One more thing: When creating those datastores standardize on a single block size. It simplifies a lot of things later on, when you want to do something across datastores and see ugly "not compatible" errors.

Update: DS3k will have active/passive controllers (i.e. any given LUN can be served either by controller A or B, accessing the LUN through the non-owning controller incurs performance penalty), so it will pay off to have an even number of LUNs, evenly distributed between controllers.

I could imagine starting with 15 VMs/LUN with space to grow to 20 or so.


The short answer to your question is: it all depends on what your IO patterns are, and this will be unique to your environment.

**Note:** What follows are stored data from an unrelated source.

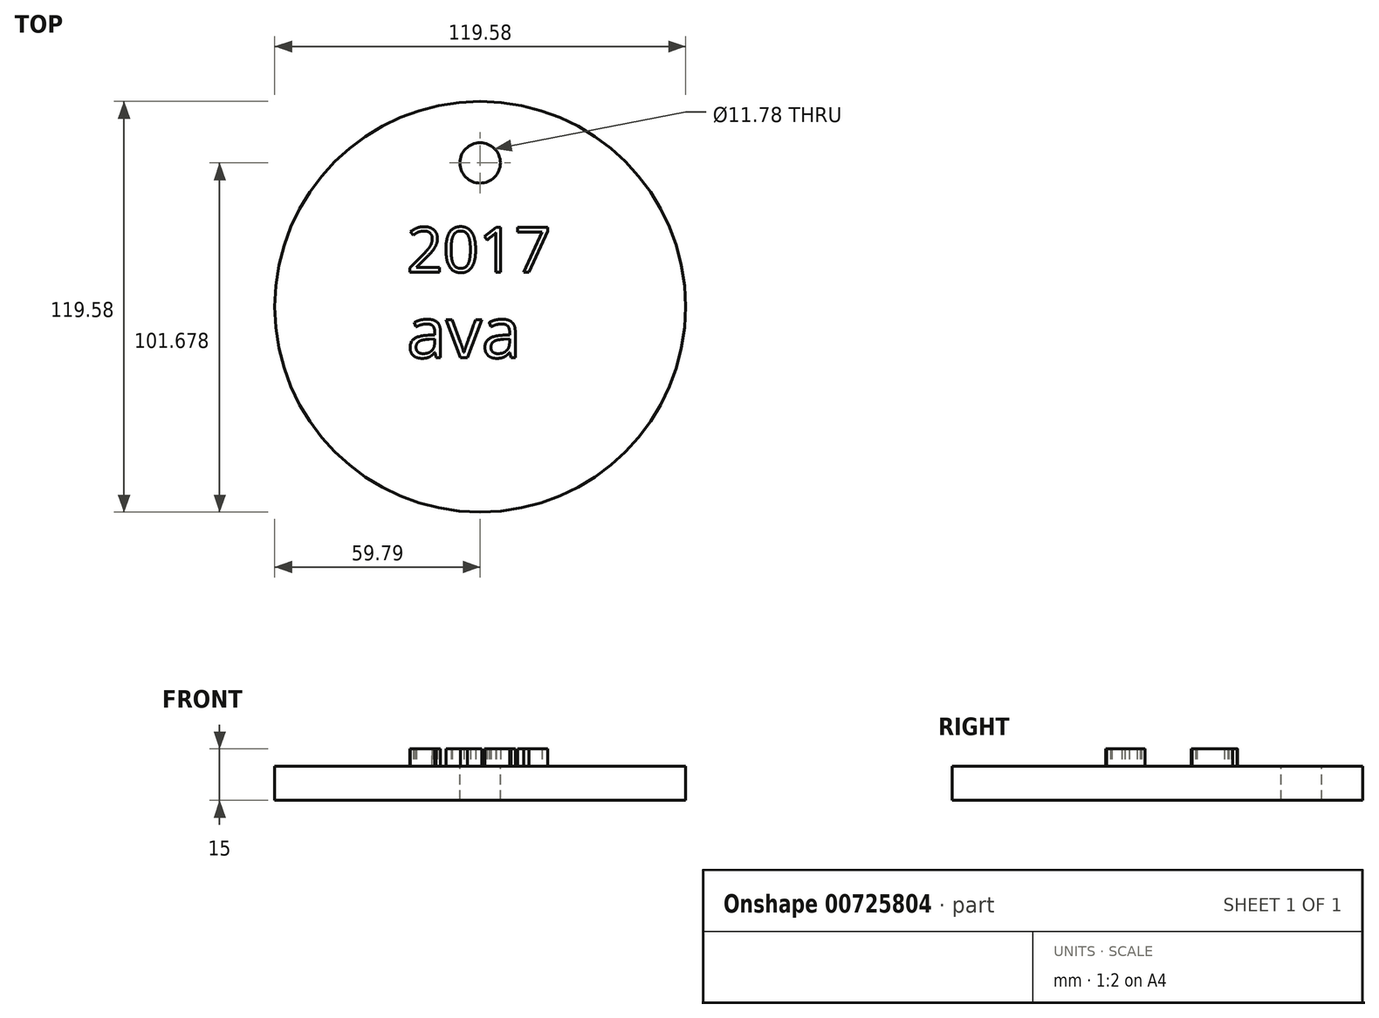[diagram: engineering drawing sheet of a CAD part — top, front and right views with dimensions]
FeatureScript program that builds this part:
annotation { "Feature Type Name" : "Feature", "Feature Type Description" : "" }
export const myFeature = defineFeature(function(context is Context, id is Id, definition is map)
    precondition{}
    {
        {
            var Q0;
            Q0=qCreatedBy(makeId("Top.planeOp"),FACE);
            var sketch = newSketch(context, id + "F0", { "sketchPlane" : qUnion([Q0])});
            skCircle(sketch, "E0", {"center": v(0, 0) * mm, "radius": 59.79 * mm});
            skSolve(sketch);
        }
        {
            var Q0;
            Q0=makeQuery(id+"F0.imprint","IMPRINT",FACE,{"disambiguationData":[TD([[makeQuery(id+"F0.imprint","IMPRINT",EDGE,{"derivedFrom":sQuery(id+"F0.wireOp",EDGE,"E0")}),1.0]])]});
            extrude(context, id + "F1", {"entities" : qUnion([Q0]), "depth" : 10 * mm, "offsetDistance" : 25 * mm});
        }
        {
            var Q0;
            Q0=makeQuery(id+"F1.opExtrude","CAP_FACE",FACE,{"disambiguationData":[OSD([sQuery(id+"F0.wireOp",EDGE,"E0")])],"isStart":false});
            var sketch = newSketch(context, id + "F2", { "sketchPlane" : qUnion([Q0])});
            skCircle(sketch, "E1", {"center": v(0, 41.89) * mm, "radius": 5.89 * mm});
            skSolve(sketch);
        }
        {
            var Q0;
            Q0 = qSketchRegion(id + "F2", true);
            extrude(context, id + "F3", {"entities" : qUnion([Q0]), "operationType" : NewBodyOperationType.REMOVE, "oppositeDirection" : true, "depth" : 25 * mm, "offsetDistance" : 25 * mm});
        }
        {
            var Q0;
            Q0=makeQuery(id+"F1.opExtrude","CAP_FACE",FACE,{"disambiguationData":[OSD([sQuery(id+"F0.wireOp",EDGE,"E0")])],"isStart":false});
            var sketch = newSketch(context, id + "F4", { "sketchPlane" : qUnion([Q0])});
            skText(sketch, "E2", { "text": "ava", "fontName": "OpenSans-Regular.ttf"});
            skText(sketch, "E3", { "text": "2017", "fontName": "OpenSans-Regular.ttf"});
            const initialGuessF4  = {"E2": [-0.02135, -0.01484, 1, 0, 0.01484], "E3": [-0.02135, 0.01006, 1, 0, 0.01319]};
            skSetInitialGuess(sketch, initialGuessF4);
            skSolve(sketch);
        }
        {
            var Q0;
            Q0 = qSketchRegion(id + "F4", true);
            extrude(context, id + "F5", {"entities" : qUnion([Q0]), "operationType" : NewBodyOperationType.ADD, "depth" : 5 * mm, "offsetDistance" : 25 * mm});
        }
    });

I suggest you have a look here http://www.yellow-bricks.com/2011/07/29/vmfs-5-lun-sizing/ as this may help you consider your anticipated IOPS and how many LUNS might be suitable. That said, if your were to err on the side of caution, some people would advise having many LUNS (If my correction to a previous answer is approved, see my comments re LUN IO queues on the array side). I tend to agree, but would go further to then extent them together into a single/few VMFS volumes (don't believe the FUD about extents, and other VMFS limits http://virtualgeek.typepad.com/virtual_geek/2009/03/vmfs-best-practices-and-counter-fud.html). This will have the benefit of managing a single/few datastores within vSphere and, since vSphere automatically balances VMs over the available extents starting with the first block of each extent, the performance benefit spreading your IO over multiple LUNs.

Something else to consider... You say none of the VMs are particularly IO intensive. Given this, you may like to consider a combination of RAID5 and RAID10, to get the best of both worlds (space and speed).

Further, if you have your VMs configured with multiple VMDKs, with the OS and application IO patterns spread across those virtual disks (ie. OS, web, DB, logs, etc each on a separate VMDK), you can then locate each VMDK on a different datastore to match the IO abilities of that physical LUN (eg. OS on RAID5, Logs on RAID10). Its all about keeping similar IO patterns together to take advantage of the mechanical behaviour of the underlying disks so that, for example, log writes in one VM don't impact your web read rates in another VM.

FYI... you can successfully virtualise DB servers, you just need to analyse the IO patterns & IOPS rates and target that IO to a suitable LUN; all the while being aware of the IO patterns and IOPS that that LUN is already doing. This is why many admins blame virtualiseation for poor DB performance... cos they didn't carefully calculate the IO/IOPS that multiple servers would generate when they put them on a shared LUN (ie. it the admins' fault, not virtualisation's fault).